During 36 years of private practice and government service, Alan has handled many high-stakes and high-profile cases across a wide range of industries. He has in-depth experience in every aspect of civil and criminal litigation. A skilled strategist, cross-examiner and advocate, he has a record of achieving successful outcomes for clients facing unusual and intractable problems. He has been recognized for many years by Best Lawyers in America and Super Lawyers Magazine as one of the country’s leading business litigators. He is a member of the firm’s Executive Committee.
Alan has appeared in federal and state courts throughout the country. He handles nationwide class actions, multijurisdictional proceedings, and parallel civil, criminal and regulatory actions. He has conducted arbitrations under JAMS, AAA, ICDR and ARIAS rules, and he has managed litigation in foreign countries.
Alan started his career as a law clerk to Second Circuit Chief Judge Wilfred Feinberg and then U.S. Supreme Court Justice William H. Rehnquist. He later served for seven years as a criminal prosecutor with the U.S. Attorney’s Office for the Eastern District of New York, ultimately as Chief of Business & Securities Fraud. He tried to jury verdict and argued on appeal complex market manipulation, securities fraud and mail/wire fraud cases, as well as drug trafficking, money laundering, weapons and continuing criminal enterprise cases.
Representative clients for whom Alan has litigated major civil cases include the New York Yankees, YES Network, NASCAR, Zurich Insurance, John Hancock, Lincoln Financial, Voya and Caithness Energy. He has participated in important cases for Goldman Sachs, Oracle, Continental Airlines, IBM, Polaroid, Avis, Salomon Brothers, the FDIC/RTC and Westinghouse. He also has advised the New York Times, Intertrust Technologies, Loeb Enterprises, Trizec founder Peter Munk, and German media mogul Leo Kirch.

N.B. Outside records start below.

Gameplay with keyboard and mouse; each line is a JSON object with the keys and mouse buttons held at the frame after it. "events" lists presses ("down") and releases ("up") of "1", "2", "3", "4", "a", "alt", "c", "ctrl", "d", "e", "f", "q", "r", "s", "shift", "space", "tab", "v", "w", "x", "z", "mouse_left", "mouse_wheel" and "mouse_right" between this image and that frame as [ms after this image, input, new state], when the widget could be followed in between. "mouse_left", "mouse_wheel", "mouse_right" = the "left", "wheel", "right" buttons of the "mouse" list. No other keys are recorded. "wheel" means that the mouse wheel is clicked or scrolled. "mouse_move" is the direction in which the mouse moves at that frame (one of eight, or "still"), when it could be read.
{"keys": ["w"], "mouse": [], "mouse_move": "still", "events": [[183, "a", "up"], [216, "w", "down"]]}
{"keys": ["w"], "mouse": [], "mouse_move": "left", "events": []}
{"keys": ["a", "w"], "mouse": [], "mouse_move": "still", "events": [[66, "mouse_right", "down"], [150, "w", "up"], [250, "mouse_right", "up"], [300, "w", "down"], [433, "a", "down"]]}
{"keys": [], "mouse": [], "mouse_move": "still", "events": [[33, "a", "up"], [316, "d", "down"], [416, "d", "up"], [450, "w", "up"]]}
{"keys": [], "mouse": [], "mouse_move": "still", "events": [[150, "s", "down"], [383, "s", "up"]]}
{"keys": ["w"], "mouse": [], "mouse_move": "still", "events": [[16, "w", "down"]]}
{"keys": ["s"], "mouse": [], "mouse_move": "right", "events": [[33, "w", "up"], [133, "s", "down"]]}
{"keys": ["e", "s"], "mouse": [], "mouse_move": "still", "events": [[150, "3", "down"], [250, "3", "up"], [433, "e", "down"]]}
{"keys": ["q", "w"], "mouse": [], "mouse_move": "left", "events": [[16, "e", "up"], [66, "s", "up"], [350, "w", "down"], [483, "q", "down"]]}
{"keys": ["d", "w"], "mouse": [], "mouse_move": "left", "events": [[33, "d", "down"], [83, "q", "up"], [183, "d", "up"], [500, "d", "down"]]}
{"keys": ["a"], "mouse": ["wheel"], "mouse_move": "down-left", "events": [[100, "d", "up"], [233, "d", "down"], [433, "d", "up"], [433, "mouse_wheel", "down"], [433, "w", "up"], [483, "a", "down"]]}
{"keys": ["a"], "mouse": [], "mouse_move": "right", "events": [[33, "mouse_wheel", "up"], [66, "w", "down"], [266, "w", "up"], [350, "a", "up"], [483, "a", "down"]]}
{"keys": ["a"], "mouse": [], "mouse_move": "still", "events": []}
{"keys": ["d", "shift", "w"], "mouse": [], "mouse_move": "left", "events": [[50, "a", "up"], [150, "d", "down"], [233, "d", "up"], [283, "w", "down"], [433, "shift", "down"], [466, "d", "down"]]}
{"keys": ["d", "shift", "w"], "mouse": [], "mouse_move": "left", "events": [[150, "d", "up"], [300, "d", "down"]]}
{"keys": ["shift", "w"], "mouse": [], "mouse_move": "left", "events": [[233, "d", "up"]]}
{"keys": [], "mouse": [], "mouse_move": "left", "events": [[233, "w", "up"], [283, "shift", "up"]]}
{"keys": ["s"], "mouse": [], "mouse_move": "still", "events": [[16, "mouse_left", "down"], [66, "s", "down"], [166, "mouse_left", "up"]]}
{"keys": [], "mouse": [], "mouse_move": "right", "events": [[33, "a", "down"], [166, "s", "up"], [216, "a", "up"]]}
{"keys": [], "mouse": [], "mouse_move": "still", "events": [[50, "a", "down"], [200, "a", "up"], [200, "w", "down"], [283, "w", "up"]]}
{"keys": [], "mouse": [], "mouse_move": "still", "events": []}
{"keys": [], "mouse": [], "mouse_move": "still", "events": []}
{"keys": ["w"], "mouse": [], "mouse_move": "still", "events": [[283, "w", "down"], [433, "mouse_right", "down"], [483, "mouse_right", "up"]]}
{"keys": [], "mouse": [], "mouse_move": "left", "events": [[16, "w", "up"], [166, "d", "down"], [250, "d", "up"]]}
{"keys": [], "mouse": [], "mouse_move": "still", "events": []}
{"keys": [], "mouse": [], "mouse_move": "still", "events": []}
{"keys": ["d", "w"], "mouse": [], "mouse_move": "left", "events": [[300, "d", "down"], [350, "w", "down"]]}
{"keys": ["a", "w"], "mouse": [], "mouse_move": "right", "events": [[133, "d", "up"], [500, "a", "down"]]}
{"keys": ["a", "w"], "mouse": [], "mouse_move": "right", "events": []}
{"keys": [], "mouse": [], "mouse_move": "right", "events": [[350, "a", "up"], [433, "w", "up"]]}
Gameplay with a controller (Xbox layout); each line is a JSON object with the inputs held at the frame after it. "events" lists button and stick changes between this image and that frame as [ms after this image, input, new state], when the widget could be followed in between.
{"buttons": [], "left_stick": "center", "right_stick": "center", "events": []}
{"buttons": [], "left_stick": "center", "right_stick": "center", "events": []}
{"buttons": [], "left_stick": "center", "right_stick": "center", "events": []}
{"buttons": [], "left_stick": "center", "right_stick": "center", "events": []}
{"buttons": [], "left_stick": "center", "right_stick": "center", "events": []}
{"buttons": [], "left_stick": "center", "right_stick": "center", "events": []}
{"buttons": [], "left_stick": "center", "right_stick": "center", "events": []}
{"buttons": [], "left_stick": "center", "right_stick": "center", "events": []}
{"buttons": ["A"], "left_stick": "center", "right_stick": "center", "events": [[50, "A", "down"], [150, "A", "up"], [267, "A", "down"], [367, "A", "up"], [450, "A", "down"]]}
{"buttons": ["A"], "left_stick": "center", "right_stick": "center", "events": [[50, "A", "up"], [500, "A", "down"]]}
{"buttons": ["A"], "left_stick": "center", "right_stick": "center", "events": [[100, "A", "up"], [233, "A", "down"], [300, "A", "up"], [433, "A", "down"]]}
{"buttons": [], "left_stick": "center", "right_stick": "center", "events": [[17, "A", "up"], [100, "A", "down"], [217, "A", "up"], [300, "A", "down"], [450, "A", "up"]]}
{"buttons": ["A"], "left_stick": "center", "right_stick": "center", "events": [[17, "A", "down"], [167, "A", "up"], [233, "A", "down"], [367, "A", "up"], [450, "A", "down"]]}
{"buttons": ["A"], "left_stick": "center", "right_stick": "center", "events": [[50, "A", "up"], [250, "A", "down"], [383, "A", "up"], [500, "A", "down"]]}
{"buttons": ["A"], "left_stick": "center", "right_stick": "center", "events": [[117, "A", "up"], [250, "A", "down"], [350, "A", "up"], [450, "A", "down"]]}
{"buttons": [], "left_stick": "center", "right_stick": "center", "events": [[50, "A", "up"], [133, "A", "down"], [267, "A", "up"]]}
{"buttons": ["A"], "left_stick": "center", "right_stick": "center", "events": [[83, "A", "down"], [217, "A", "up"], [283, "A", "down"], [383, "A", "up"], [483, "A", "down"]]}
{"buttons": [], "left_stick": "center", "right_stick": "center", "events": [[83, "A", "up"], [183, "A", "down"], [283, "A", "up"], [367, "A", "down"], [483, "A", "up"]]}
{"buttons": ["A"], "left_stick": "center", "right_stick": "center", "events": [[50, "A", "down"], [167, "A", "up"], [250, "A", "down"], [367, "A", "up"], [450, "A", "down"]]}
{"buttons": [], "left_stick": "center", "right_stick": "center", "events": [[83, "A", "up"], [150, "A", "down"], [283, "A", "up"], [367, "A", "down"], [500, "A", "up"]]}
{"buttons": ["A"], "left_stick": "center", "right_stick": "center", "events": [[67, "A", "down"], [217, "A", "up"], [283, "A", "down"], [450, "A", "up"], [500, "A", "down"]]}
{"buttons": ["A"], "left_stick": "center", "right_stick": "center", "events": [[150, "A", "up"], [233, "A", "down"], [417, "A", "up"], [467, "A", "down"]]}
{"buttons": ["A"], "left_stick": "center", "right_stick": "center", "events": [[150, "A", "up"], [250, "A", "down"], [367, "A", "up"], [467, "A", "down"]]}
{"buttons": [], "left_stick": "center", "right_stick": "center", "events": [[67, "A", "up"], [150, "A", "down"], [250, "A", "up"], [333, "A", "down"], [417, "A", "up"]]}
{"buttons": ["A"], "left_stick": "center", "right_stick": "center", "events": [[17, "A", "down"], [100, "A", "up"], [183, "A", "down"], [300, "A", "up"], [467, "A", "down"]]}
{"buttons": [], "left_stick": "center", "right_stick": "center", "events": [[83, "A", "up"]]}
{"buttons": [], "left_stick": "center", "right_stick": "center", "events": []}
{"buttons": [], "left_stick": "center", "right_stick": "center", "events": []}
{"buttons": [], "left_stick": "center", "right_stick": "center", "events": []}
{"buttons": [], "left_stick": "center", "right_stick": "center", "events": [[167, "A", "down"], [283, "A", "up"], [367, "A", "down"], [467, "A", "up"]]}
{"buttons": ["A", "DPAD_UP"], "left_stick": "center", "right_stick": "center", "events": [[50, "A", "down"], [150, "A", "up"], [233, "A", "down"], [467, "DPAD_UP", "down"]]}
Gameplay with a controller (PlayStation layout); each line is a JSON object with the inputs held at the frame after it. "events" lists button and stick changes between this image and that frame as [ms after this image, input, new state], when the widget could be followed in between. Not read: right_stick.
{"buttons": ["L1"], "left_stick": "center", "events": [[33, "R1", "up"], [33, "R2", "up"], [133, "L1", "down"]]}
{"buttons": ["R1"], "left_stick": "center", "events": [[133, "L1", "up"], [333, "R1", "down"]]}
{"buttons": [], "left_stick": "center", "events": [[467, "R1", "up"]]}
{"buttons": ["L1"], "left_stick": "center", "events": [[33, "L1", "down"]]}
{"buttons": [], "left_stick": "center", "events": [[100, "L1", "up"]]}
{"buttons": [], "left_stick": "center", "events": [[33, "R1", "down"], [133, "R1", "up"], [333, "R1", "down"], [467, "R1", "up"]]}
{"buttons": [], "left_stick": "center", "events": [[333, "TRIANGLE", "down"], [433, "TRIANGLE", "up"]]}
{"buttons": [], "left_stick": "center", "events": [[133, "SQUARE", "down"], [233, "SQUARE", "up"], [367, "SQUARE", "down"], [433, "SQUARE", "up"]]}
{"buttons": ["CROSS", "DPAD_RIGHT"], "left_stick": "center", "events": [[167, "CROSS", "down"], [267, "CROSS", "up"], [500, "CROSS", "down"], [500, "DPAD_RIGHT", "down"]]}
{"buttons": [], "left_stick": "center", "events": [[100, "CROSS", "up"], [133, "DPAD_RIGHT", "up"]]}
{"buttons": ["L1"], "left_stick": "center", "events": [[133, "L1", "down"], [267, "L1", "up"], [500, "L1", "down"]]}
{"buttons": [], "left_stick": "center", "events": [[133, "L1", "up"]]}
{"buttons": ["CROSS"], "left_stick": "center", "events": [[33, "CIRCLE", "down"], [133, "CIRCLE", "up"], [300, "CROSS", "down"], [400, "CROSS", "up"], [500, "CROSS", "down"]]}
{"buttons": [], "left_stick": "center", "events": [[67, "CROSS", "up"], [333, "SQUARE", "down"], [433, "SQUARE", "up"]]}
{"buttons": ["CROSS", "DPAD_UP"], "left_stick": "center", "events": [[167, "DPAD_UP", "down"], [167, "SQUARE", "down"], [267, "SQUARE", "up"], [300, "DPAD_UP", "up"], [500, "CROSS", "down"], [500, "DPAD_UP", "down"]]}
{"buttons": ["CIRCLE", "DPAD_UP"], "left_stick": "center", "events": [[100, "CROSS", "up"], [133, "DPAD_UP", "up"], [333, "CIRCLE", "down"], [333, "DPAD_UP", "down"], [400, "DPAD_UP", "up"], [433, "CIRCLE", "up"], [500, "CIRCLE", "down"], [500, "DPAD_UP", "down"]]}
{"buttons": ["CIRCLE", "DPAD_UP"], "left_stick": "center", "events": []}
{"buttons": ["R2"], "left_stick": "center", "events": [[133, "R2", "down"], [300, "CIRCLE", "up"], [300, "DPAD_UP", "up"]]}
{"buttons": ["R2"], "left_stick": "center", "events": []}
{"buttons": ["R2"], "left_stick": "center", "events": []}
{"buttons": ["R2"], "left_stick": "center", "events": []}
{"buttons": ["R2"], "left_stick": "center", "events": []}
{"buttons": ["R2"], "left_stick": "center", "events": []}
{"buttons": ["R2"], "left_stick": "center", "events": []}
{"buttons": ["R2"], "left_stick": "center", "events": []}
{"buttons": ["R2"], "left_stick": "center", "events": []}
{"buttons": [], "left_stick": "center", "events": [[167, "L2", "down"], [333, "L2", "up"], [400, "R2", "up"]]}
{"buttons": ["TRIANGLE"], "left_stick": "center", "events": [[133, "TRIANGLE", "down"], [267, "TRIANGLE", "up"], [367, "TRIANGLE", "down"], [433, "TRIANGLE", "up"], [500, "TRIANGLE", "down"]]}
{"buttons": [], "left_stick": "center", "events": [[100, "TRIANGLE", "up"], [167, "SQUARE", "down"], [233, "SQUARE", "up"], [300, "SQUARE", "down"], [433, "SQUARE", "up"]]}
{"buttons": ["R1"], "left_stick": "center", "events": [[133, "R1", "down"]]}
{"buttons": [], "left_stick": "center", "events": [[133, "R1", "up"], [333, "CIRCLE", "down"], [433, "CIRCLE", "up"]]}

Alan also represents corporations and individuals in grand jury investigations and criminal prosecutions, among them numerous unindicted executives and employees of Galleon Group in the SDNY’s insider trading cases against Galleon founder Rajat Rajaratnam and former McKinsey chair Rajat Gupta.
Alan has lectured on white collar crime at Columbia, Yale and Fordham law schools, the ABA’s White Collar Crime Institute, and St. Gallen University in Switzerland.